This past July, I attended the Johnson-Gottman Summit in Seattle. The Johnson-Gottman summit is a clinical training conference focused on marriage and couples therapy, hosted by couples counseling experts John and Julie Gottman and Sue Johnson. In this article, I would like to share some highlights I gleaned from my experience at the Summit.
Introducing the Experts: John & Julie Gottman and Sue Johnson
Sue Johnson is one of the main founders of Emotionally Focused Therapy (EFT) for couples, which is designed to help clients listen to and respond more effectively to each other’s emotions; initiate new and healthier interactions; and create a more secure bond between partners. John and Julie Gottman created Gottman Couples Therapy (GCT), which is a research-based psychotherapy grounded in over four decades of observing what couples actually do to make their relationships work.

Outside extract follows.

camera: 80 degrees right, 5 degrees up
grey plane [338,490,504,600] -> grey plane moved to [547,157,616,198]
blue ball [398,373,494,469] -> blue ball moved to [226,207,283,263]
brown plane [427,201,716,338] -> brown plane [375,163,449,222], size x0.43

Round One: What Makes a Good Relationship?
At the end of various sessions, John and Julie Gottman would ask Sue Johnson questions, and vice versa. During the first round of questions, Sue Johnsons asked the Gottmans “What do you believe constitutes a good love relationship?” The following is a close paraphrase of how each expert responded:
John: “A good love relationship exists when you find and cherish someone with whom you can be yourself and have yourself accepted. You believe that the other is there for you and has your best interests at heart. When you are in pain, the world stops, and it is time to talk.”
Sue’s rephrasing: “If I call to you, you will hear my pain and care and put it first. You will not leave me alone.”

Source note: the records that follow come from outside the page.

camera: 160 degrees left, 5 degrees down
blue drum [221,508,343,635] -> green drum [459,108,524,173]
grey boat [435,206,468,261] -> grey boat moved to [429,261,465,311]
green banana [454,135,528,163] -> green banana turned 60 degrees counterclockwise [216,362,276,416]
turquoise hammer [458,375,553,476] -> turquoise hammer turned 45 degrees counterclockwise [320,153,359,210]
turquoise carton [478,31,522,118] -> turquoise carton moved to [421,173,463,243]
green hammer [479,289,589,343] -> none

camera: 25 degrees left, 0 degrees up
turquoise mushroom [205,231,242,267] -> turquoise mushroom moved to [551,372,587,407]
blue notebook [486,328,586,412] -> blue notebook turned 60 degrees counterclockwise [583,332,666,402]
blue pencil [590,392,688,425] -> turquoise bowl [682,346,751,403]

Julie: “I believe it is seeing the magnificence in your partner, the deep soul pain, the absolute truthful beauty at the center of their heart. The craziness, the stuff that makes us human (mistakes, selfishness, etc.) and love it all. The whole of it makes up the person. Honor the person, their dreams, understand the fallible and human parts, and accept the whole package.”
Sue’s rephrasing: “Both people can be human and vulnerable – safely – together.”

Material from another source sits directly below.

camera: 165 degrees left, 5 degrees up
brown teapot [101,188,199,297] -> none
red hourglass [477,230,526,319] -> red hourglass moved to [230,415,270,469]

Round Two: What Helps Couples Change?
The second question Sue asked the Gottmans was, “What helps couples change?”, to which they responded:
John: “In many relationships, people have left each other for so long and have substituted each other with other people and/or things. Our goal is to help them reach toward each other again.”
Sue: “To offer them hope and a road map and help them re-connect.”
Julie: “We want to help people understand, in the midst of conflict, the internal world of the other person. We want to help partners access compassion for the other.”
Reuniting Rituals: A Tool for Healthy Relationships
In Gottman Couples Therapy, there are a variety of tools for couples to use. One such tool, an idea which stayed with me after the conference, is a ritual of reuniting at the end of every day. As you consider what is important to you and to your partner, what is each other’s “love language,” can you think of an ongoing ritual that would help you to reconnect at the end of a busy, often disconnecting, day? Maybe it is simply talking about the high and low points of the day. Or playing a game of cribbage. Or simply snuggling up together and watching a show. Whatever it is, I have come to see how crucial it is to be intentional each and every day with one another in order to sustain a truly loving relationship.
Christian Couples Counseling Based on Gottman-Johnson Techniques
One final question that Sue Johnson had for the Gottmans was this: “Why do you love couples therapy?” The response was: “It is beautiful to see people love each other.” If you feel your heart stirred and want to get help for your relationship, if you feel that you have lost some of the beauty in your relationship, know that you are not alone. There are many resources available. One such resource is Christian counseling. Within my practice, I utilize many of the Gottman’s and Johnson’s techniques. I have seen and experienced healing, both within my practice as well as within my own relationship.